- [Exercise directions]:
Answer these from the Hall-of-Apps text below:
(a) How many countries and how many weeks does the dataset cover?
(b) Which Python library does the HTML parser use?
(c) What is the size of the .tar.bz2 file holding the raw HTML files?

- [Text shown]:
***
/hall-of-apps-tools

Hall of Apps: The Top Android Apps Metadata Archive

Primary LanguagePython

Hall of Apps: The Top Android Apps Metadata Archive

Resource DOI
Dataset DOI

Hall-of-Apps is a dataset containing top charts’ apps metadata extracted (weekly) from GP, for 4 different countries, during 30 weeks.

The extraction process consist of the phases: Scrapping and HTML parsing.

  1. Google Play Scraping: This phase consist of extracting the HTML representation of each app belonging to the top charts of a category and the Editor Choice List. To this, we created two NodeJS scripts: the first one in charge of extracting the list of apps in all the categories’ top chart, and the second one in charge of going through the aforementioned list with the purpose of extracting the associated HTML file for each element of the list.
  2. HTML Parsing: This phase consist of extracting information from the HTML files. We developed an HTML parser written in Python (using BeautifulSoup library) to search the targeted tags and then extract its content, before being stored in a NoSQL database.
  3. D3 Visualizations: After storing the data into a NoSQL database and in order to facilitate the understanding of our dataset, we generated visualizations to explain some of the metrics, distributions and statistics of the data in the database.

Tools

This repository presents the tools used to extract, parse, store and visualize the dataset.

Google Play Scraper contains the NodeJS scripts used to extract the HTML files.

HTML Parser contains the parser to extract information from the HTML and store it into a MongoDB.

D3 Visualizations contains the JS scripts to generate the visualization presented in the online appendix.

Dataset

Hall-of-Apps has two storage mechanisms:

  1. The first one is raw HTML files; these files are stored by week and grouped by month. Each file has a predefined naming structure to identify the week date in which the apps were extracted, app package, country, collection (i.e., top free or top paid) and category.

<weekInterval>%<collection>%<category>%<appPackage>.html

  1. The second one is a NoSQL database, in particular, a MongoDB.

When uncompressed, Hall-of-Apps raw HTML files weights 231GB, thus, it was stored in a .tar.bz2 file with a smaller size of 38GB.

Moreover, the MongoDB database was exported using mongodump, an utility for creating binaries of the contents, and compressed into a .zip file of size 3.2GB. Both formats were uploaded to Zenodo to enable further studies and analyzes and can be downloaded here: DOI

To restore the DB:

  1. Install MongoDB
  2. Start MongoDB
  3. Download the dataset from Zenodo - DOI
  4. Unzip the mining file (mining.zip)
  5. Execute command and wait until it finishes:

mongorestore -d mining <path-mining-folder>

  1. Execute command:

mongo

  1. To check existing DBs, execute and check if 'mining' appears:

show dbs

  1. Switch to mining DB:

use mining

  1. List all collections for mining DB and check if app, review and extra_app collections appear:

show collections
***
[Extracted data entries]
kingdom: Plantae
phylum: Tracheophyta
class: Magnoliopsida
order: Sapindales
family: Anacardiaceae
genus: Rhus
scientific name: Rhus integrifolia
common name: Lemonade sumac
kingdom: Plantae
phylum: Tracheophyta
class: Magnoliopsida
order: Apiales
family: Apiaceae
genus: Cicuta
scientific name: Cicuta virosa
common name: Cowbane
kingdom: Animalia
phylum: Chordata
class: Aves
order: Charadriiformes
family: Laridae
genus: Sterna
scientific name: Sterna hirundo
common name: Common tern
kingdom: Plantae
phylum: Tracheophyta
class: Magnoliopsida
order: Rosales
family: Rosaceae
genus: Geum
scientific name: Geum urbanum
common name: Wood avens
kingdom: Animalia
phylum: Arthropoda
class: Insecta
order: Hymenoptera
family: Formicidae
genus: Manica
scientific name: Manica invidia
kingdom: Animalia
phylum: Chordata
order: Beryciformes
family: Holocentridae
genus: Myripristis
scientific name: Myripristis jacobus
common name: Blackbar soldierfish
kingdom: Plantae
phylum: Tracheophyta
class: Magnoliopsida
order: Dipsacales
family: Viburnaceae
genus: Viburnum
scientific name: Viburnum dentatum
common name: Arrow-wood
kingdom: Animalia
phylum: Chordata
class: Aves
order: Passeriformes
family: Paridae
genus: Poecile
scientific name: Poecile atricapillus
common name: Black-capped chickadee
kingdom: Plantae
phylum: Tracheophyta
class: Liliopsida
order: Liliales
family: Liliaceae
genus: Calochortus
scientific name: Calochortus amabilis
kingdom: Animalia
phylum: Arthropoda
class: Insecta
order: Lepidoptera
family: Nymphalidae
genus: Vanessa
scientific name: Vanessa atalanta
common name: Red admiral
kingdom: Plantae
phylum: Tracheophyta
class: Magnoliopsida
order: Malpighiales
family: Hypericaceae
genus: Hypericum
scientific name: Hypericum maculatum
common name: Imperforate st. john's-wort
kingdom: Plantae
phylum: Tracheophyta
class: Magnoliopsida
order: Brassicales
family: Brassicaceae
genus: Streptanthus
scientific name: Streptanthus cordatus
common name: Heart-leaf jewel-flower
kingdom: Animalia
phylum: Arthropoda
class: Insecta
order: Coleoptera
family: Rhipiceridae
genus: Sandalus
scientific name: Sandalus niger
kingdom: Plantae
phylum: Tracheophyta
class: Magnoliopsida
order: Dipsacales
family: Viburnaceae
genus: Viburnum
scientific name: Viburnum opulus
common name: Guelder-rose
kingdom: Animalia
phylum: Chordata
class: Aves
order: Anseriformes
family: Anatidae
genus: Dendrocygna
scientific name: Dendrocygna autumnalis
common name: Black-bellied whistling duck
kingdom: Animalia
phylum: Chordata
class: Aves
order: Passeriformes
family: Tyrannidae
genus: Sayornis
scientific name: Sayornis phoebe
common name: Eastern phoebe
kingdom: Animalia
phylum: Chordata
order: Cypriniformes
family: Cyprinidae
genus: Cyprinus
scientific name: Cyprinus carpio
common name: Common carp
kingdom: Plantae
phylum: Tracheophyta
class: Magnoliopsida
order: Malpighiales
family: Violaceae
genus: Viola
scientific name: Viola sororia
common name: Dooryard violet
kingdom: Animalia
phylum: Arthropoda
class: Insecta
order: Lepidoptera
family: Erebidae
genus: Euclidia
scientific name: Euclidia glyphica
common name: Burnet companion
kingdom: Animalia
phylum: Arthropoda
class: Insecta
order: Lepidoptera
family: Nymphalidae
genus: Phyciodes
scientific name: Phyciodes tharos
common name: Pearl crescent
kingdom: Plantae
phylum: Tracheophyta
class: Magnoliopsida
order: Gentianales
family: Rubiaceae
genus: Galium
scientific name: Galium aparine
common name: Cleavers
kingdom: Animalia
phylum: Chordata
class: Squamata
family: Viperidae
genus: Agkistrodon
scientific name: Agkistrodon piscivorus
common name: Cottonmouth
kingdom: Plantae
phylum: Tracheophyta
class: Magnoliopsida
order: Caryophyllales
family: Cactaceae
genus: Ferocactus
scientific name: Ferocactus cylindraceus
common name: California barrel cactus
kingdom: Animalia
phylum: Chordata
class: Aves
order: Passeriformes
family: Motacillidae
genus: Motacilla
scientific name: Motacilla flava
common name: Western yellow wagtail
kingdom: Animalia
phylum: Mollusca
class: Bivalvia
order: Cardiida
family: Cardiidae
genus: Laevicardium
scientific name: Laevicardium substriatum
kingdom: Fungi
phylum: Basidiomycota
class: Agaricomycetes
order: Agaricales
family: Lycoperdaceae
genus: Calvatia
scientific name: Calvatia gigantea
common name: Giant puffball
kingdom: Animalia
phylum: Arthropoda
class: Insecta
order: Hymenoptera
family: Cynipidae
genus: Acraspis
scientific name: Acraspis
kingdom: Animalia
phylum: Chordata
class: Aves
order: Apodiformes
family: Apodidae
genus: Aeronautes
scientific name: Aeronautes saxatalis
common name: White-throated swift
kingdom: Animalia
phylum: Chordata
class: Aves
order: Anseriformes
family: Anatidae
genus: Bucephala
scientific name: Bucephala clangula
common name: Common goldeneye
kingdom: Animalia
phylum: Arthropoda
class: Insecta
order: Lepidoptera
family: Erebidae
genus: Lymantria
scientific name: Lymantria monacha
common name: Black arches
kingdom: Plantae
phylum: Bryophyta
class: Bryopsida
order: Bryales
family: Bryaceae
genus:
***
- [Exercise answer]:
(a) 4 countries, over 30 weeks.
(b) BeautifulSoup.
(c) 38GB.